US Treasury bond yields marked the first weekly loss in five by reversing from the highest level since 2007 the last week. That said, the US Dollar Index (DXY) dropped on Monday after posting the six-week uptrend even as the United States mid-tier activity data improves.

On Monday, the US Dallas Fed Manufacturing Business Index improved to -17.2 for August versus -21.6 expected and -20.0 prior. It’s worth noting that the details of the activity gauge were mixed as the new orders and prices paid for raw materials increased but the finished good prices eased.

The downbeat Treasury bond yields and the Greenback could be linked to the absence of any hawkish surprises from the Federal Reserve (Fed) and other central major bankers during last week’s Jackson Hole Symposium. It’s worth noting that Fed Chair Jerome Powell showed readiness for rate hikes while pushing back rate cut bias during his key Jackson Hole speech.

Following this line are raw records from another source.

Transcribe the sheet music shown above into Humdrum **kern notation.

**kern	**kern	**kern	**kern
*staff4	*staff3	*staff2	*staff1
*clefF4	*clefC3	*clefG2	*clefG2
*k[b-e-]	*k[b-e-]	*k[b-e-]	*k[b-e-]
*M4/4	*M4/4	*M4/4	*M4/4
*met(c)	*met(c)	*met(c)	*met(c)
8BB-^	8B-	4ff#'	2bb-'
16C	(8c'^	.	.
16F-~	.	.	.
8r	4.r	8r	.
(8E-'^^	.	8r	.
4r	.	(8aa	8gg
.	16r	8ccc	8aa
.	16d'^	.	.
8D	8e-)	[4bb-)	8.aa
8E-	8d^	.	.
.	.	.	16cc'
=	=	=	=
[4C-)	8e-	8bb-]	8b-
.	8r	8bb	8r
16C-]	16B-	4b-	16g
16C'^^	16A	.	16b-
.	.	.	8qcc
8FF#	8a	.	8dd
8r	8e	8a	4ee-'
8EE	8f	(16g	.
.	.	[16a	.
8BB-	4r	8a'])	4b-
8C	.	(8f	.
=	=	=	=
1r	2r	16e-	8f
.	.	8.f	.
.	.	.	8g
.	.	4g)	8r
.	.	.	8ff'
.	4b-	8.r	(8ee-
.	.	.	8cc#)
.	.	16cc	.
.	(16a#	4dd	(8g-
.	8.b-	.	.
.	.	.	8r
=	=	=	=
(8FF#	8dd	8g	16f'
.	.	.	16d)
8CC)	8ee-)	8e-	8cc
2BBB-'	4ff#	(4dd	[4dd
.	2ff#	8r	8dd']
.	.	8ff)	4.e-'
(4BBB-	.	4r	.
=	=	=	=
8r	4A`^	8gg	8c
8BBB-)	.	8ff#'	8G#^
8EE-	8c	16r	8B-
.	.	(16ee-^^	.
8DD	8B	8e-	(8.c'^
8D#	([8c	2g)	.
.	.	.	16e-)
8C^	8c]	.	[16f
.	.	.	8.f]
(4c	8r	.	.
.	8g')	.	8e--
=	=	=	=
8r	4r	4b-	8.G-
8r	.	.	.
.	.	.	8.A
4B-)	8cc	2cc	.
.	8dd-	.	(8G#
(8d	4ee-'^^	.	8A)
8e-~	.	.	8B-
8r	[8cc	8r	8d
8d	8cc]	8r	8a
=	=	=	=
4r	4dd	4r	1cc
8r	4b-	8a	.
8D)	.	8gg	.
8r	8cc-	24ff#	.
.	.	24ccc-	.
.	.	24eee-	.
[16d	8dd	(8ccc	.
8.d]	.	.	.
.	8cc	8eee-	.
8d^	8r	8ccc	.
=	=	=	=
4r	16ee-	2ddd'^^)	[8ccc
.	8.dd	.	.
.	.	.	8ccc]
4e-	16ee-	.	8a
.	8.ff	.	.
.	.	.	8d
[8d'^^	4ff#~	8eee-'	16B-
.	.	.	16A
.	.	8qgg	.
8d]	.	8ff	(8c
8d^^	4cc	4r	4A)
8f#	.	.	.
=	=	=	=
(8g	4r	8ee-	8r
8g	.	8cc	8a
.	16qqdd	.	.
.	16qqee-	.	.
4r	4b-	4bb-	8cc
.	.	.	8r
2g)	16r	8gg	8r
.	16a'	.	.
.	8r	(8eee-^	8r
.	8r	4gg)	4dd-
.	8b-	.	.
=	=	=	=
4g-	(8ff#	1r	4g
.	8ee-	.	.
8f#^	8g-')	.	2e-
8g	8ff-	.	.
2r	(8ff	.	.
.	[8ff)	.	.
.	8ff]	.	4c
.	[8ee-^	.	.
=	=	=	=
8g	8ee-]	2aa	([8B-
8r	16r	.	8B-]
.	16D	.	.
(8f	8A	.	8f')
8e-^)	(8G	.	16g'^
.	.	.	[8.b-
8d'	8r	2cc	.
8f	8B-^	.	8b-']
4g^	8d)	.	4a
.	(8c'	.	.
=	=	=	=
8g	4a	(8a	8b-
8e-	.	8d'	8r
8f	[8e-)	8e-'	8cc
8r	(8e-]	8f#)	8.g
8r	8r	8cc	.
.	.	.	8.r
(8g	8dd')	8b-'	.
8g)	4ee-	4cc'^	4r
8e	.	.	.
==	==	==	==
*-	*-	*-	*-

However, the policymaker also highlighted the data dependency and hence increased the importance of the incoming statistics, as well as amplified uncertainty about the US central bank’s next moves, which in turn directed the market players toward the Gold. It should be noted that Cleveland Fed Bank President Loretta Mester favored a rate hike, even if not in September, while the odds of witnessing an increase in the Fed rate in November improved of late, per the CME’s FedWatch Tool.

Additionally, China’s halving of the stamp duty on stocks trading joined a Wall Street Journal (WSJ) piece suggesting Chinese Communist Party Chairman Xi Jinping’s indirect push for stimulus to favor market sentiment and the Gold Price upside.

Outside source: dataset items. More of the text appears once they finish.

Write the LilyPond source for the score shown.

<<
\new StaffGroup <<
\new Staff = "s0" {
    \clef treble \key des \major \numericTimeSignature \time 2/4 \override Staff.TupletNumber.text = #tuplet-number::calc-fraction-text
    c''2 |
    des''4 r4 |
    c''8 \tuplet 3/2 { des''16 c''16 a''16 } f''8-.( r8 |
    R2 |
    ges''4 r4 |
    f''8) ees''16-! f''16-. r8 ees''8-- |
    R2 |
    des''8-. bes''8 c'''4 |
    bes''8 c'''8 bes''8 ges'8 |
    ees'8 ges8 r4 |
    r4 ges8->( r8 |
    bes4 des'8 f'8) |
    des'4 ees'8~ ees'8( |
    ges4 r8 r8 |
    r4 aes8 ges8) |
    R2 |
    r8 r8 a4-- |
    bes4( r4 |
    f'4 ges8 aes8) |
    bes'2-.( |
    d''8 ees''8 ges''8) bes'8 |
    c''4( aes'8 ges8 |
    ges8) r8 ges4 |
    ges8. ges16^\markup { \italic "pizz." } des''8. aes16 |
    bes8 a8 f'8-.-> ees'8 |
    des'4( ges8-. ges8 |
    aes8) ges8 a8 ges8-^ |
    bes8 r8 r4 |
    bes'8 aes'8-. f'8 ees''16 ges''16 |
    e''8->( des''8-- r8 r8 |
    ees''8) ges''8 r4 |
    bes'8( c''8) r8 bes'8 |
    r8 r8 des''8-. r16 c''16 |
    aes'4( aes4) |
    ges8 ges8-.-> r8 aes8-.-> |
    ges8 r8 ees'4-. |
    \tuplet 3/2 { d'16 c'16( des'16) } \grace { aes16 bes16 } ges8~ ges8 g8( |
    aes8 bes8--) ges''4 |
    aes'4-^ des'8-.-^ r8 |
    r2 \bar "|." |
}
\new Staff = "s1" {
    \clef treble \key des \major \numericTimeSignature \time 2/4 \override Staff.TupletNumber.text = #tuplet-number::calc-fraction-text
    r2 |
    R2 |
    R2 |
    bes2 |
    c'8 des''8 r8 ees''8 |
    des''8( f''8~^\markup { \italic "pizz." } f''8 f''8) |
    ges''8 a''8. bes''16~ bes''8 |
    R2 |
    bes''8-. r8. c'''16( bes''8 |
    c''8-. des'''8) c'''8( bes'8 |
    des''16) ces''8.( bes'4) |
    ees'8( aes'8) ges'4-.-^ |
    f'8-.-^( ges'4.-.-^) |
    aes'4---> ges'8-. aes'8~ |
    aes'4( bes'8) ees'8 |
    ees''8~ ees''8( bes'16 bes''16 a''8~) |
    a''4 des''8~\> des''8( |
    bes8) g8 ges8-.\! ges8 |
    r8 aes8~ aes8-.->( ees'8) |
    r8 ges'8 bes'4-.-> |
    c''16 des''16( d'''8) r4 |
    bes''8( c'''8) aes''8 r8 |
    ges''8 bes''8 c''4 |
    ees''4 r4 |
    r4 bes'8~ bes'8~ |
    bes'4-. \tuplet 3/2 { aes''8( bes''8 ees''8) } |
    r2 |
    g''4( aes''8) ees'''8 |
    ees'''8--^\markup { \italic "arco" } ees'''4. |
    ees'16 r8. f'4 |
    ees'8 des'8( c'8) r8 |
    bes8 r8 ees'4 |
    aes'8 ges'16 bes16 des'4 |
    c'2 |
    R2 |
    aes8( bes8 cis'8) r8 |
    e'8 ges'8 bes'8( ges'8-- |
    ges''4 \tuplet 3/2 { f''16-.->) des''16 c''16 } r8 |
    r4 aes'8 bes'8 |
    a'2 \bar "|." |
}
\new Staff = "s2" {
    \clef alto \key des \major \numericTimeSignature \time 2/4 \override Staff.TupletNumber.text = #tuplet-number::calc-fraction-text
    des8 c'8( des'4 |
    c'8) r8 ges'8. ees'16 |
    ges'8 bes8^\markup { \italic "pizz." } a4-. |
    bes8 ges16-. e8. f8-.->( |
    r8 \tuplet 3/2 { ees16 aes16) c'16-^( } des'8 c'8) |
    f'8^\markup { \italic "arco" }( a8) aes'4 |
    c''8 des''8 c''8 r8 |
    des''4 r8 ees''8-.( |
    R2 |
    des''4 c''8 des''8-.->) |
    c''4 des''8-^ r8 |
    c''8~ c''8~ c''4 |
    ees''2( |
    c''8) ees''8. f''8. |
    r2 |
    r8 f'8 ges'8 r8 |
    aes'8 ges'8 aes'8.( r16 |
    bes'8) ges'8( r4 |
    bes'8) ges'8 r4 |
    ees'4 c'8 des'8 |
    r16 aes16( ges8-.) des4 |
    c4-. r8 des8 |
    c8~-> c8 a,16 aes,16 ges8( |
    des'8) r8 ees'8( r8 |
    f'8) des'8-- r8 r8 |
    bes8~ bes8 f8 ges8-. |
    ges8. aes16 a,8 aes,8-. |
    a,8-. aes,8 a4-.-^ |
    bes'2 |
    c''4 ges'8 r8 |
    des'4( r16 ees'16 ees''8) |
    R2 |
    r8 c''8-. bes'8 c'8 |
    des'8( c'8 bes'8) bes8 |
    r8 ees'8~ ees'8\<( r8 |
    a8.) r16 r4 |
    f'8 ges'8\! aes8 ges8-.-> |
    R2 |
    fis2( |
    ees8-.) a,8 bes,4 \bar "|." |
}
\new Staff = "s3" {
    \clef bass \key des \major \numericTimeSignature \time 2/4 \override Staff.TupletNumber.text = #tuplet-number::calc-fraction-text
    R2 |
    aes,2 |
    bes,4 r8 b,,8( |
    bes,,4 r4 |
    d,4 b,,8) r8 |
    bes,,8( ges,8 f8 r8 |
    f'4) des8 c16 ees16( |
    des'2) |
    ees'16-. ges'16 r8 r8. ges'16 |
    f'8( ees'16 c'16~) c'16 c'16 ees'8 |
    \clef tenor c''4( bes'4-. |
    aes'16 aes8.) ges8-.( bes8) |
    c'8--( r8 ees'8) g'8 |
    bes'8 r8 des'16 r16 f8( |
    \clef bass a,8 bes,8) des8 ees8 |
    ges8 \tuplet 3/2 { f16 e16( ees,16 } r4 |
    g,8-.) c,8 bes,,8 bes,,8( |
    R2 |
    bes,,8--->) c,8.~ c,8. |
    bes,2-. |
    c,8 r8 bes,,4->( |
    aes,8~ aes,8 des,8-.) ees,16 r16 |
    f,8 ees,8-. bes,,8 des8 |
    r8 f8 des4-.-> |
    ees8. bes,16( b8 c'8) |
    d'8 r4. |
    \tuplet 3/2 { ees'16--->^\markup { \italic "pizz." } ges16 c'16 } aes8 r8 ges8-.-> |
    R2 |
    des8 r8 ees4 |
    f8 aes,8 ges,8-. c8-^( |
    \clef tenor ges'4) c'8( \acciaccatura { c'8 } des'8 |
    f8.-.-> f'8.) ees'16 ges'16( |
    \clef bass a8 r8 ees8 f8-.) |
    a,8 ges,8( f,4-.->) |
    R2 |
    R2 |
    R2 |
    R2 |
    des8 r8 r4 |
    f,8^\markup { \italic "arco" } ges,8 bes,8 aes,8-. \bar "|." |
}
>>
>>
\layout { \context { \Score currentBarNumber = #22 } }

Elsewhere, firmer equities and receding fears of recession also allow the Gold buyers to remain hopeful.

United States data will direct XAU/USD moves

While the aforementioned catalysts allow the Gold Price to edge higher, a slew of top-tier United States data stands ready to challenge the XAU/USD moves. Among them, the US Conference Board’s (CB) Consumer Confidence Index for August, expected 116.2 versus prior 117.00, will be the first to challenge the Gold buyers in case of printing the upbeat outcome.

It should be observed that the second-tier US housing data and JOLTS Job Openings for July could also entertain the XAU/USD intraday traders. However, major attention will be given to the Fed’s preferred inflation gauge, namely the US Core Personal Consumption Expenditure (PCE) Price Index for July and Nonfarm Payrolls (NFP) for August. Additionally, inflation data from the Eurozone and the growth numbers for India, as well as China’s official Purchasing Managers Indexes for August, will offer extra directions to the Gold traders.

Gold Price Technical Analysis

Gold Price remains between 50 and 200 Exponential Moving Average (EMA) while struggling to keep the buyers on board, especially amid the bearish signals from the Moving Average Convergence and Divergence (MACD) indicator.

However, firmer conditions of the Relative Strength Index (RSI) line, placed at 14, join the XAU/USD’s sustained trading beyond the $1,910 confluence to keep the bulls hopeful. That said, the 50-EMA joins a one-week-old rising trend line to highlight the stated $1,910 level as the short-term key support.

It’s worth noting that a convergence of the 200-EMA and 38.2% Fibonacci retracement of late July-August downside, near $1,925, restricts the short-term Gold Price upside.

Following that, a horizontal area comprising multiple tops marked since early August, close to $1,930, will act as the final defense of the XAU/USD sellers.

On the contrary, a clear downside break of the $1,910 support confluence could quickly drag the Gold Price toward the $1,900 round figure before highlighting the monthly low of around $1,884 for the bears.

Overall, the Gold Price is likely to stay on the recovery mode but the road to the upside appears long and bumpy.